Por Teófilo Benarrós de Mesquita, do ATUAL
MANAUS – “Vocês aumentaram o IPTU? Eu diria, categoricamente, não. Nós não aumentamos o IPTU! Vocês reajustaram o IPTU? Reajustamos”. A explicação é do secretário municipal de Finanças de Manaus, Clécio da Cunha Freire. “Todo aumento é um reajuste, mas nem todo reajuste é um aumento”, disse em pronunciamento na Câmara Municipal de Manaus na manhã desta quarta-feira (15).
Clécio Cunha disse que, por conta do reajuste, “aproximadamente 69 mil imóveis sofreram redução de IPTU, mesmo com o reajuste”. “Definitivamente: prefeitura não aumentou IPTU”, afirmou.
As declarações foram feitas na manhã desta quarta-feira (15), na CMM (Câmara Municipal de Manaus) onde o secretário compareceu para prestar “esclarecimentos e apontamentos acerca do ‘tão polêmico reajuste do IPTU’ em Manaus”.
Na prática, contribuintes estão pagando mais pelo IPTU 2023, com relação ao ano passado. No final de 2022, a prefeitura enviou mensagem para a Câmara, para mudar a lei que regulamenta o IPTU, mas a matéria não foi votada.
Entre as alterações propostas estava a permissão para que a prefeitura revisasse, “a qualquer tempo, as informações cadastrais do imóvel.
Clécio Cunha disse que a prefeitura trabalha, desde 2017, na atualização do cadastro imobiliário da cidade e que os moradores foram comunicados de todas as etapas e, por isso, sabiam que haveria o reajuste.
De acordo com Clécio, “é um projeto rico em informações. Hoje a prefeitura tem uma riqueza de informações e dados. Tem informação até de sub-solo, através do perfilamento a laser”.
O secretário também disse que não é verdadeira a informação que os contribuintes de Manaus foram surpreendidos com o aumento do IPTU em 2023.
“Estamos sendo constantemente bombardeados acerca da seguinte questão: que nós surpreendemos os contribuintes, que não foram avisados, não foram alertados. Isso não é verdadeiro. Esse projeto iniciou a fase de execução em 2019 e a cada etapa que íamos fazendo, por zona, e toda vez que íamos inserir a equipe no local, avisavamos com antecedência, com folderes, avisos em rádio, carro som, alertavamos os líderes comunitários.
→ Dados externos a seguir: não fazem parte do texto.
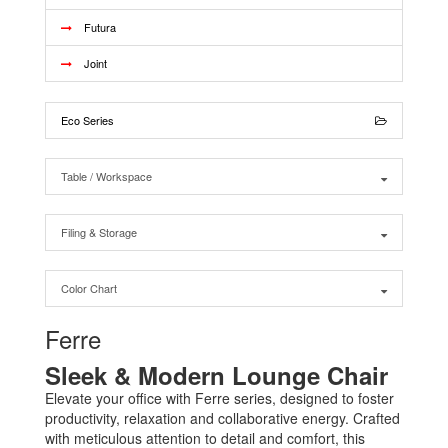
Futura
Joint
Eco Series
Table / Workspace
Filing & Storage
Color Chart
Ferre
Sleek & Modern Lounge Chair
Elevate your office with Ferre series, designed to foster
productivity, relaxation and collaborative energy. Crafted
with meticulous attention to detail and comfort, this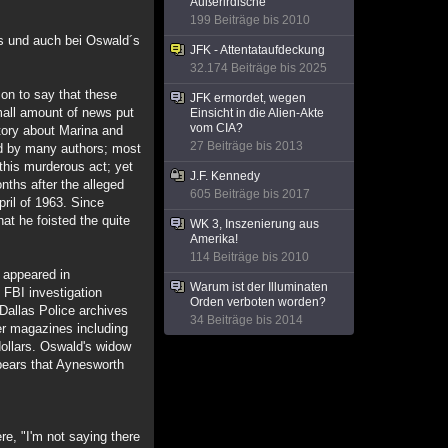
Außerirdische
199 Beiträge bis 2010
es und auch bei Oswald´s
JFK - Attentataufdeckung
32.174 Beiträge bis 2025
on to say that these
JFK ermordet, wegen
small amount of news put
Einsicht in die Alien-Akte
vom CIA?
story about Marina and
27 Beiträge bis 2013
ed by many authors; most
this murderous act; yet
J.F. Kennedy
nths after the alleged
605 Beiträge bis 2017
pril of 1963. Since
at he foisted the quite
WK 3, Inszenierung aus
Amerika!
114 Beiträge bis 2010
s appeared in
Warum ist der Illuminaten
 FBI investigation
Orden verboten worden?
 Dallas Police archives
34 Beiträge bis 2014
her magazines including
dollars. Oswald's widow
appears that Aynesworth
re, "I'm not saying there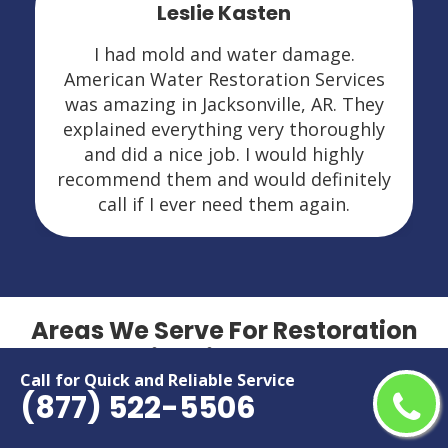
Leslie Kasten
I had mold and water damage.
American Water Restoration Services
was amazing in Jacksonville, AR. They
explained everything very thoroughly
and did a nice job. I would highly
recommend them and would definitely
call if I ever need them again.
Areas We Serve For Restoration
Services in Arkansas
Call for Quick and Reliable Service
(877) 522-5506
Bella Vista
North Little Rock
Benton
Paragould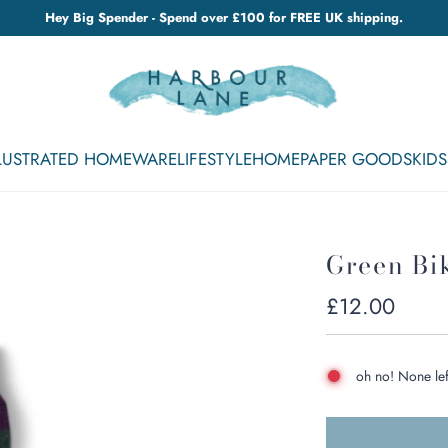
Hey Big Spender - Spend over £100 for FREE UK shipping.
LLUSTRATED HOMEWARE
LIFESTYLE
HOME
PAPER GOODS
KIDS
Green Bi
Regular
£12.00
price
oh no! None lef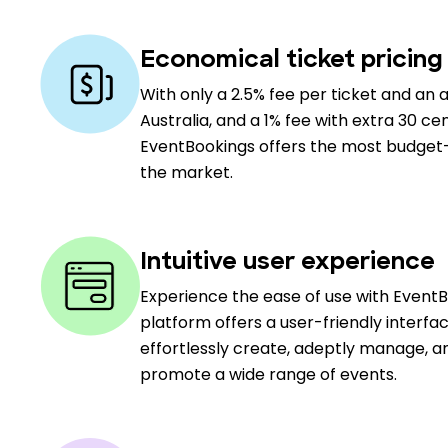
Economical ticket pricing
With only a 2.5% fee per ticket and an a
Australia, and a 1% fee with extra 30 cen
EventBookings offers the most budget-f
the market.
Intuitive user experience
Experience the ease of use with Event
platform offers a user-friendly interfa
effortlessly create, adeptly manage, an
promote a wide range of events.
Mandamos cartilhas, anunciamos em mini-doors”, afirmou o secretário.
Após consolidar todas as informações, para que o contribuinte não fosse supreendido de forma negativa, a Semef enviava cartas de notificação, com a imagem anterior e a imagem atualizada, disse Clécio.
A Semef informa que foram enviadas 345 mil notificações. “Quando o contribuinte recebia a notificação, ele podia agendar visita para tirar dúvidas, caso sentissem prejudicados por alterações do levantamento”, disse o secretário.
Números
A base imobiliária tem Manaus tem 601.059 unidades cadastradas. Em 2022 eram 547.367. O acréscimo com relação ao ano passado, quando haviam 547.367 imóveis registrados, foi de 53.692 novos imóveis.
Levantamento da Semef mostra que 326.647 imóveis tiveram alteração no valor do IPTU. A maioria, 75,47%, que corresponde 247.832 contribuintes, teve aumento no lançamento, com o reajuste aplicado pela prefeitura. A redução atingiu 68.641 unidades.
O secretário não citou, para justificar o aumento do valor, o reajuste no valor da UFM (Unidade Fiscal do Município), indexador finaceiro que determina o cálculo do IPTU. A UFM em Manaus era R$ 127,17 em 2022 e passou a R$ 134,77 em 2023.
No trabalho de campo da Semef, as equipes encontraram 66.233 imóveis fechados e em outras 16.925 unidades, os proprietários se recusaram a receber os agentes de cadastramento da Semef. De acordo com Clécio, essa é a parcela de contribuintes que contesta os valores lançados.
Entre 2017 e 2022, o indíce de inadimplência, que são os contribuintes que deixam de pagar o IPTU, varia de 50% a 47%, esta a proporção de 2022.
Os fatores que impactam no cálculo do IPTU são área do terreno, área construída, tipo de construção, uso do imóvel e fatores corretivos do terreno e da construção.